## WHAT IS NEEDED
According to the patent text on polyphenylene ether resin compositions, what two defects do polyphenylene ethers show when used alone?

[[ DOCUMENT SECTION, beginning ]]

Novel resin compositions based on polyphenylene ether

A resin composition based on a polyphenylene ether comprising 99 to 1 part by weight of a polyphenylene ether copolymer derived from 99.5 to 85 mole-% of 2,6-dimethylphenol and 0.5 to 15 mole-% of 3-methyl-6-tert-butylphenol and 1 to 99 parts by weight of a styrene polymer (making up 100 parts by weight in total); and said resin composition further containing 0.1 to 100 parts by weight of a rubber-like polymer for 100 parts by weight of the said resin composition. These resin compositions have excellent mechanical strength, heat resistance, and moldability and are suitable as molding resin materials in practical use fields.

This invention relates to a resin composition containing a polyphenylene 
ether copolymer and provides a resin composition which is improved in heat 
resistance and long-term stability to oxidation at high temperatures and 
is excellent in mechanical properties and processibility. Polyphenylene 
ethers, typically poly(2,6-dimethyl-1,4-phenylene) ether, are known as 
thermoplastic resins excellent in heat resistance, mechanical and 
electrical properties. When used alone, however, they manifest 
insufficient processibility and poor stability to oxidation at high 
temperatures. These defects have confined the use of polyphenylene ethers 
as an engineering resin material and a general-purpose molding material 
within a narrow field. As is well known, in order to overcome partly the 
above difficulties, the polyphenylene ether is incorporated with various 
resins, particularly styrene resins, and the resulting resin compositions 
are now being in actual use as general-purpose molding materials with 
improved moldability (for example, U.S. Pat. No. 3,383,435 and Japanese 
Patent Publication No. 17,812/1968). However, although such a resin 
composition has improved moldability and is formable at a lower 
temperature, it unavoidably becomes inferior in heat resistance or 
mechanical properties, which is characteristic of a polyphenylene ether.

[[ DOCUMENT SECTION, end ]]
[[ DATASET SECTION, beginning ]]

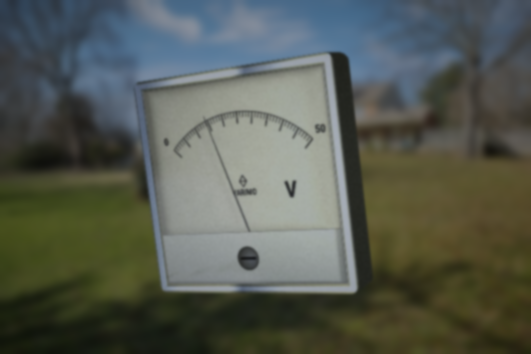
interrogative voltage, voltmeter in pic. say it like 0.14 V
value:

[[ DATASET SECTION, end ]]

## TASK RESPONSE
They show insufficient processibility and poor stability to oxidation at high temperatures.